Quand elle a vu les sœurs de Saint-Joseph s’installer à Lorette, elle a eu un véritable coup de cœur et très vite, elle a souhaité entrer au noviciat.

« Je n’ai pas fini d’apprivoiser cette nouvelle vie à la maison mère, mais je vais y arriver, c’est certain », dit-elle.

 

 

« Enseigner, c’est un art » – sœur Thérèse Larivière, sjsh

Sœur Thérèse a 86 ans et elle est en pleine forme. Je dirais même plus, elle est resplendissante!

Cette belle dame bien droite et fière a enseigné pendant 12 ans au primaire et 28 ans, au secondaire. Son parcours professionnel l’a menée au Témiscamingue, à Sherbrooke, à Saint-Jean et à Saint-Hyacinthe, à l’école secondaire Casavant, puis à l’école secondaire Saint-Joseph.

© Patrick Roger, photographe

Actuellement, elle aide des immigrants à apprendre le français et ne semble pas prête à renoncer à cette activité qui lui plaît.

« Mon goût pour l’enseignement s’est développé à l’École normale et il ne m’a jamais lâché depuis », indique-t-elle.

« Enseigner, c’est un art, pas une profession. Il faut beaucoup d’amour et s’assurer d’être équitable. Les élèves sont tous égaux. Chacun a sa place et le respect des autres est essentiel dans une classe. De plus, j’ai toujours trouvé important d’encourager les élèves et de souligner leurs efforts », poursuit-elle.

Aimer ses élèves et son métier, c’est la clé pour cette religieuse calme et souriante, toujours heureuse de transmettre son savoir aux autres et ainsi, de leur donner des « munitions » pour bâtir un avenir à la hauteur de leurs espérances.

© Patrick Roger, photographe

 

 

« Ils étaient comme mes enfants! » – sœur Huguette Gagnon, sjsh

Après avoir prononcé ses vœux perpétuels en 1962, sœur Huguette Gagnon a enseigné au Québec, jusqu’en 1969, puis on l’a envoyée au Manitoba, à Saint-Vital, un quartier de Saint-Boniface. Elle y a enseigné aux tout-petits de maternelle et de première année et c’est sur place, en les côtoyant, qu’elle a appris à parler anglais.

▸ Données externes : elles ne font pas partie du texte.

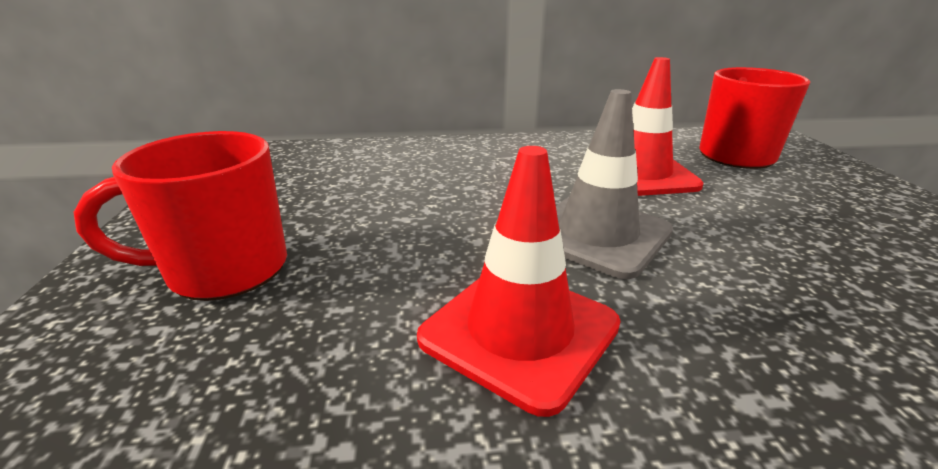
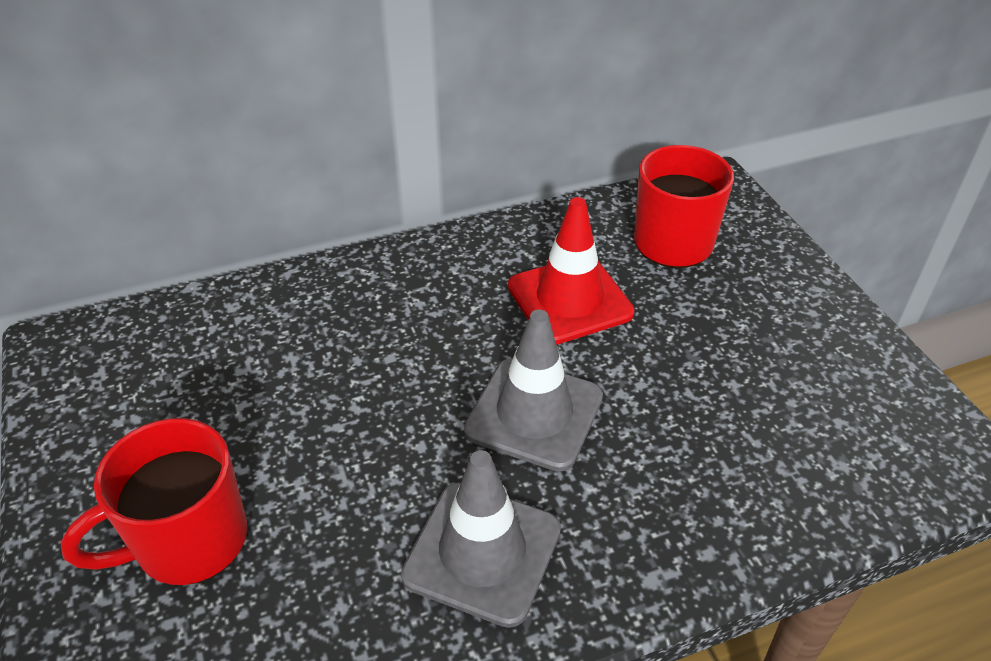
camera: 15 degrees left, 15 degrees up
(519, 331) = (482, 552): red traffic cone -> grey traffic cone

« J’ai toujours voulu enseigner, dit-elle. Toute petite, je jouais à la maîtresse d’école avec mes deux sœurs ou avec mes toutous. Je voyais les Sœurs des Saints-Noms-de-Jésus-et-de-Marie passer devant chez nous, dans leur costume, et ça me réjouissait. Mais, ma mère a ralenti mes élans et j’ai dû attendre d’avoir atteint l’âge de 18 ans avant de devenir postulante », raconte-t-elle.

Dans l’Ouest canadien, sœur Huguette a notamment enseigné le chant et la musique aux petits francophones.

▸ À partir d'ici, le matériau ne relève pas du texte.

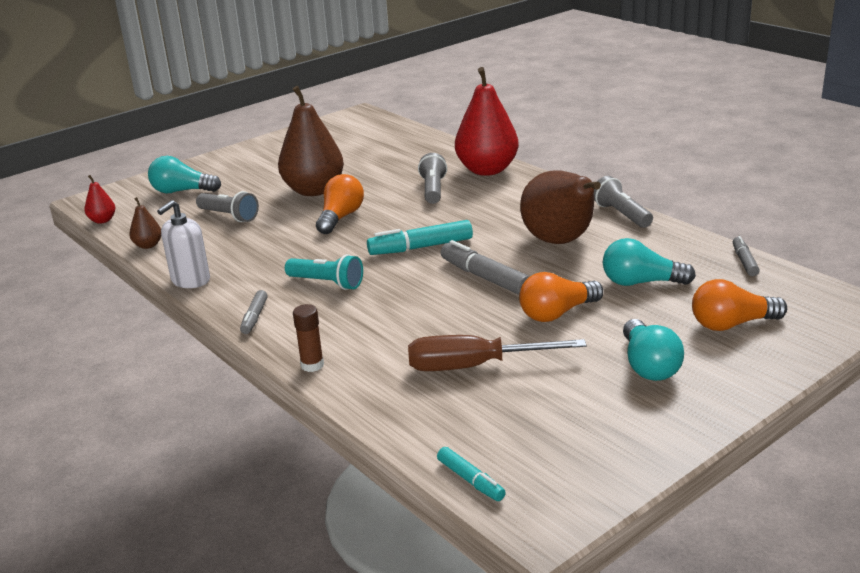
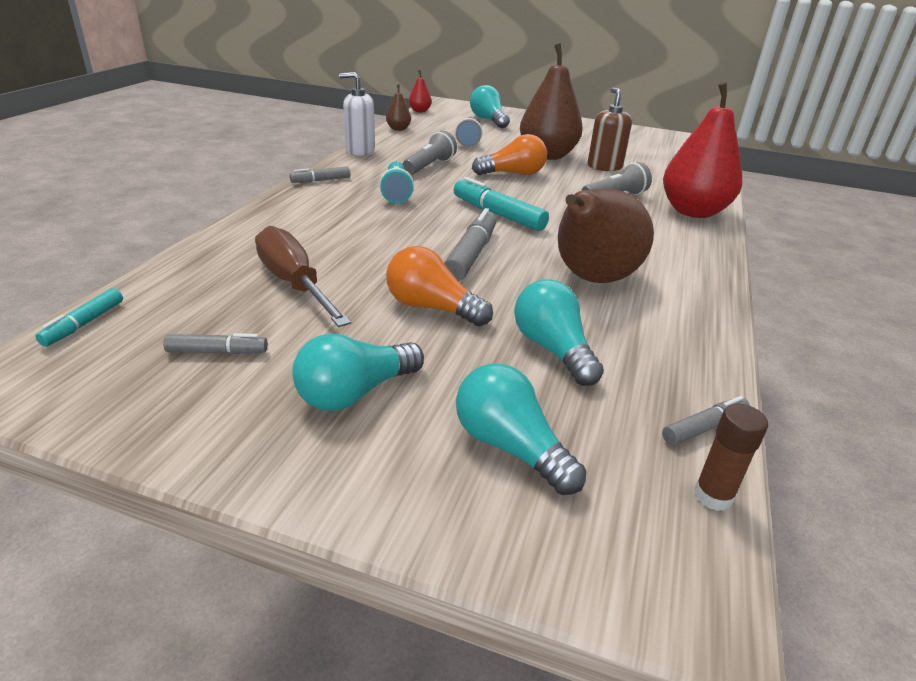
camera: 55 degrees right, 5 degrees up
(312, 365) = (259, 215): brown glue stick -> brown glue stick (713, 496)
(367, 174) = (604, 166): none -> brown soap dispenser
(560, 416) = (217, 352): none -> grey marker
(621, 214) = (705, 304): grey flashlight -> grey flashlight (429, 166)
(731, 324) = (510, 447): orange light bulb -> turquoise light bulb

« Il faut de la patience, mais c’est si valorisant. Ils étaient comme mes enfants! », avoue-t-elle.

© Patrick Roger, photographe

« C’est fabuleux quand on voit les yeux d’un enfant s’éclairer quand il vient de comprendre une notion qui lui semblait impossible à apprivoiser au départ. Ils se disent incapables puis, tout à coup, ça débloque! Moi, ça m’émerveillait de les voir apprendre. »

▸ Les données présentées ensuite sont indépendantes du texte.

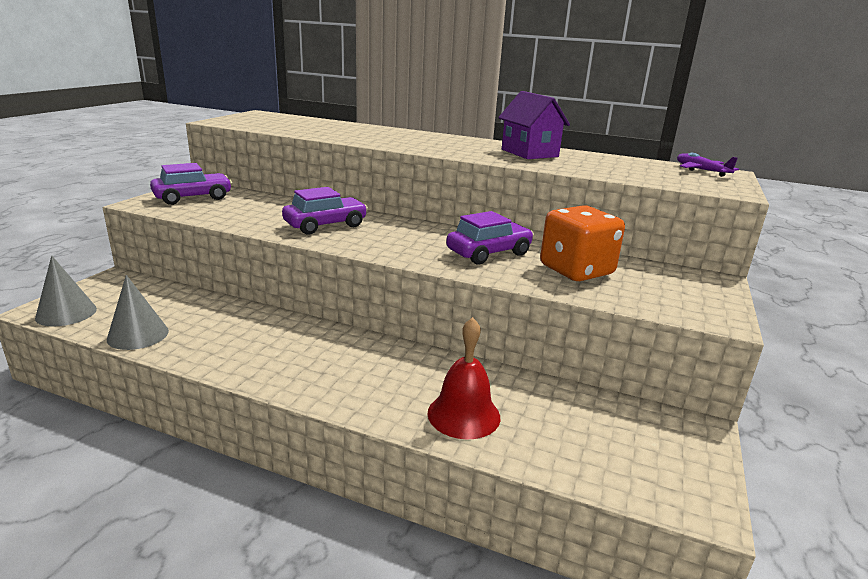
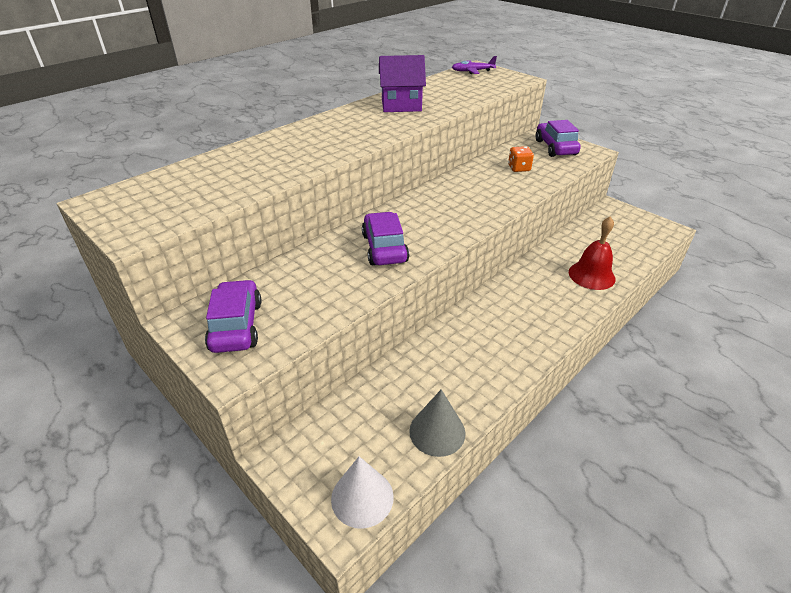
camera: 65 degrees left, 15 degrees up
(66, 313) = (362, 497): grey cone -> white cone
(489, 253) = (479, 189): purple car -> purple car (555, 147)
(576, 270) = (519, 168): orange dice -> orange dice, size x0.50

Lorsqu’elle évoque les beaux souvenirs, comme les plus douloureux, on a l’impression de revivre ces moments-là avec elle.

« Un jour nous étions en cercle, les mains jointes et j’avais demandé aux enfants de fermer leurs yeux pour se concentrer sur le chant. Tout à coup, j’ai reçu un petit coup de coude et l’un des petits m’a avertie : « ferme tes yeux toi aussi ». C’était si suave! », se souvient-elle.

Puis, elle enchaîne sur des événements plus tragiques et son visage se crispe.

« Un jour, la petite Virginie m’a dit « j’ai la leucémie. Je vais avoir un traitement et si ça ne fonctionne pas, je vais mourir » et elle est effectivement décédée, peu de temps après. Il y a eu aussi cette autre petite, Brigitte, qui a eu un accident d’auto avec sa maman. Cette dernière est morte devant elle. Elle me disait « je ne veux pas que ça arrive, même si c’était après l’accident. Un mois plus tard, elle a eu une grosse crise de larmes. Elle m’a alors confié toute sa peine. »

Dans les derniers mois où elle a enseigné aux petits, sœur Huguette, avec ses cheveux blancs, étaient pour eux comme une grand-maman bienveillante.

Retraitée, installée dorénavant à la maison mère de Saint-Hyacinthe, elle revit avec émotion tous les beaux moments vécus au Manitoba où, sans doute, elle a laissé derrière elle une partie de son cœur.